Is this DNS on my local machine?

To which I replied:

@puk - it can be in the same manner that the mail server can be, but typically it's not. Look in your /etc/resolv.conf file and also when you run the dig command you'll notice the SERVER: ... line at the bottom. That's the DNS server servicing your request.

Example

My /etc/resolv.conf file contains the following:

nameserver 192.168.1.8

And queries such as this one, using dig:

$ dig gnu.org mx

Result in this at the bottom:

;; Query time: 259 msec
;; SERVER: 192.168.1.8#53(192.168.1.8)
;; WHEN: Thu Oct  3 17:46:13 2013
;; MSG SIZE  rcvd: 90

And for the astute reader, one my ask, how is this configured? The answer is the /etc/nsswitch.conf file. Specifically this line:

hosts:      files mdns4_minimal [NOTFOUND=return] dns

That says, use files first (/etc/hosts), followed by mdns4_minimal. That's a multicast DNS. It's basically a cache of previous look ups. Lastly it uses dns which is the IP address of the nameserver designated in the /etc/resolv.conf file.
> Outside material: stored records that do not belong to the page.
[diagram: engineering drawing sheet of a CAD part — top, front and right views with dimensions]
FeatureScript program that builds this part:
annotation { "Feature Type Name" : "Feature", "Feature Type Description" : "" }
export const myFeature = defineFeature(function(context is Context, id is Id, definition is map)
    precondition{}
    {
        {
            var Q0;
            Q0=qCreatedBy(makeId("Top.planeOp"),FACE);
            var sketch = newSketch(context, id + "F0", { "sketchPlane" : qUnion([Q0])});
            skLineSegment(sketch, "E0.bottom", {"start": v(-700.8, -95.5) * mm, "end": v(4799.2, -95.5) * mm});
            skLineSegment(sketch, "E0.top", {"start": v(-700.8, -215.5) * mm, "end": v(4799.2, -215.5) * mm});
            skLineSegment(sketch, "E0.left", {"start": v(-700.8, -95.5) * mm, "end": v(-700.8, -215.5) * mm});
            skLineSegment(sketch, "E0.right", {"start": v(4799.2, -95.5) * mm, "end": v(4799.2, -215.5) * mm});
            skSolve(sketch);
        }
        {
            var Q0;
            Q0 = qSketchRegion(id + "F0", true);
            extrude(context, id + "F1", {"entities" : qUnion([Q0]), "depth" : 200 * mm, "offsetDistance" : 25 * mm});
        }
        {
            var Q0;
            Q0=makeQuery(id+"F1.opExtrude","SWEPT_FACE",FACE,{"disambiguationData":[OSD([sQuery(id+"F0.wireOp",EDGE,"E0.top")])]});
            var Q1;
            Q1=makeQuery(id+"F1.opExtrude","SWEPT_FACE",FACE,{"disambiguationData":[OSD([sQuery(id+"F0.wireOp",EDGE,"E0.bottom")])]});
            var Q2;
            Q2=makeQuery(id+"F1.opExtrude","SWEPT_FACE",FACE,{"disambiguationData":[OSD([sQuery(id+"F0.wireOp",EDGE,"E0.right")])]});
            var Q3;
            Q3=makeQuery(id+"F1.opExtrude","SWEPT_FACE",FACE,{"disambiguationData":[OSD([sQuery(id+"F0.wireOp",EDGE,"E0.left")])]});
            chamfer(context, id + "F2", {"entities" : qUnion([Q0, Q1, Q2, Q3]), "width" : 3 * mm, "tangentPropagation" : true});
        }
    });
  • Is this DNS on my local machine? – puk Oct 3 '13 at 21:40
  • @puk - see updates. – slm Oct 3 '13 at 21:44
  • @puk - I've added more.... – slm Oct 3 '13 at 21:50
7

It really depends on which version of mail you are using.

All versions need an MTA to actually deliver the mail, but some versions are capable of using SMTP to talk to a remote MTA (the "smarthost", e.g. your ISP's mail server) and some can only pipe the message to /usr/sbin/sendmail to send the mail via a local MTA.
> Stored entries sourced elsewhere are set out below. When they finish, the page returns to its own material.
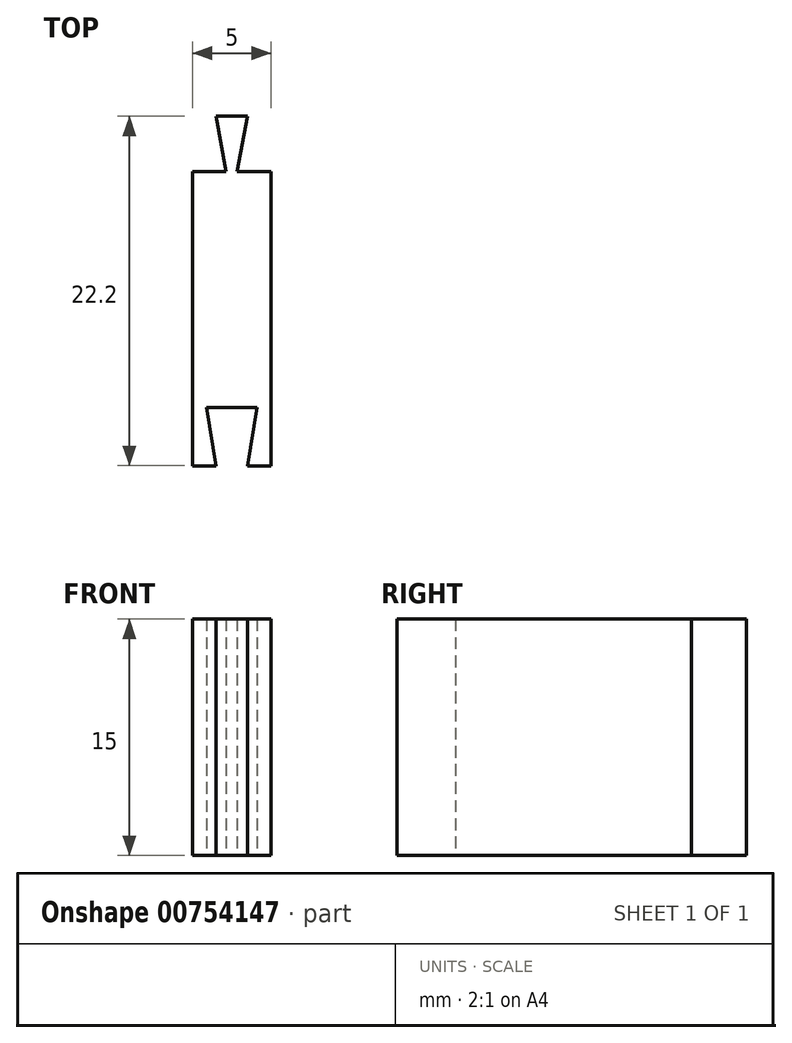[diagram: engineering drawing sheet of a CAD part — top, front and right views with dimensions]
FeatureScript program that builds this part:
annotation { "Feature Type Name" : "Feature", "Feature Type Description" : "" }
export const myFeature = defineFeature(function(context is Context, id is Id, definition is map)
    precondition{}
    {
        {
            var Q0;
            Q0=qCreatedBy(makeId("Top.planeOp"),FACE);
            var sketch = newSketch(context, id + "F0", { "sketchPlane" : qUnion([Q0])});
            skLineSegment(sketch, "E0", {"start": v(-72.93, 10.76) * mm, "end": v(-72.93, -4.24) * mm});
            skLineSegment(sketch, "E1", {"start": v(-72.93, -4.24) * mm, "end": v(-67.93, -4.24) * mm});
            skLineSegment(sketch, "E2", {"start": v(-67.93, -4.24) * mm, "end": v(-67.93, 10.76) * mm});
            skLineSegment(sketch, "E3", {"start": v(-67.93, 10.76) * mm, "end": v(-72.93, 10.76) * mm});
            skLineSegment(sketch, "E4", {"start": v(-72.93, 10.76) * mm, "end": v(-72.93, 14.26) * mm});
            skLineSegment(sketch, "E5", {"start": v(-72.93, 14.26) * mm, "end": v(-67.93, 14.26) * mm});
            skLineSegment(sketch, "E6", {"start": v(-67.93, 14.26) * mm, "end": v(-67.93, 10.76) * mm});
            skLineSegment(sketch, "E7", {"start": v(-72.93, -4.24) * mm, "end": v(-72.93, -7.94) * mm});
            skLineSegment(sketch, "E8", {"start": v(-72.93, -7.94) * mm, "end": v(-67.93, -7.94) * mm});
            skLineSegment(sketch, "E9", {"start": v(-67.93, -7.94) * mm, "end": v(-67.93, -4.24) * mm});
            skLineSegment(sketch, "E10", {"start": v(-70.43, 14.26) * mm, "end": v(-70.43, 10.76) * mm, "construction": true});
            skLineSegment(sketch, "E11", {"start": v(-71.43, 14.26) * mm, "end": v(-70.78, 10.76) * mm});
            skLineSegment(sketch, "E12.MirrorCS", {"start": v(-69.43, 14.26) * mm, "end": v(-70.08, 10.76) * mm});
            skLineSegment(sketch, "E13", {"start": v(-70.43, -4.24) * mm, "end": v(-70.43, -7.94) * mm, "construction": true});
            skLineSegment(sketch, "E14", {"start": v(-72.03, -4.24) * mm, "end": v(-71.43, -7.94) * mm});
            skLineSegment(sketch, "E15.MirrorCS", {"start": v(-68.83, -4.24) * mm, "end": v(-69.43, -7.94) * mm});
            skSolve(sketch);
        }
        {
            var Q0;
            {var subQ4=sQuery(id+"F0.wireOp",EDGE,"E0");Q0=makeQuery(id+"F0.imprint","IMPRINT",FACE,{"disambiguationData":[TD([[makeQuery(id+"F0.imprint","IMPRINT",EDGE,{"derivedFrom":subQ4}),1.0]])]});}
            var Q1;
            {var subQ0=sQuery(id+"F0.wireOp",EDGE,"E11");Q1=makeQuery(id+"F0.imprint","IMPRINT",FACE,{"disambiguationData":[TD([[makeQuery(id+"F0.imprint","IMPRINT",EDGE,{"derivedFrom":subQ0}),1.0]])]});}
            var Q2;
            {var subQ0=sQuery(id+"F0.wireOp",EDGE,"E7");Q2=makeQuery(id+"F0.imprint","IMPRINT",FACE,{"disambiguationData":[TD([[makeQuery(id+"F0.imprint","IMPRINT",EDGE,{"derivedFrom":subQ0}),1.0]])]});}
            var Q3;
            {var subQ0=sQuery(id+"F0.wireOp",EDGE,"E9");Q3=makeQuery(id+"F0.imprint","IMPRINT",FACE,{"disambiguationData":[TD([[makeQuery(id+"F0.imprint","IMPRINT",EDGE,{"derivedFrom":subQ0}),1.0]])]});}
            extrude(context, id + "F1", {"entities" : qUnion([Q0, Q1, Q2, Q3]), "depth" : 15 * mm, "offsetDistance" : 25 * mm});
        }
    });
In the latter case, the local MTA could be a full-fledged MTA like sendmail or exim or postfix. Or it could be a simple send-only MTA like nullmailer or ssmtp. Or a slightly more sophisticated mini-MTA like msmtp that also supports queuing mail for later delivery.

In the Free Software & Open Source world, there are two main variants of the mailx package (which provides the mail command): bsd-mailx and heirloom-mailx.

bsd-mailx does not speak SMTP and can only send mail by piping it to /usr/sbin/sendmail

hierloom-mailx can speak SMTP to a smarthost as well as the traditional 'pipe-to-sendmail' method.

So, to answer your question "Do you need a mail server?". Yes, sort of. You need one but, depending on which version of mail you have installed, you may not have to install and configure it on your own system.

IMO, you are better off with a minimal MTA like msmtp than relying solely on a smarthost with heirloom-mailx because you still need to queue mail for later delivery when your internet connection is down or your smarthost is unreachable. With a local queue, mail and crond and other programs can just send-and-forget any mail. Without a local queue, they have to deal somehow with the error condition if the smarthost is unavailable.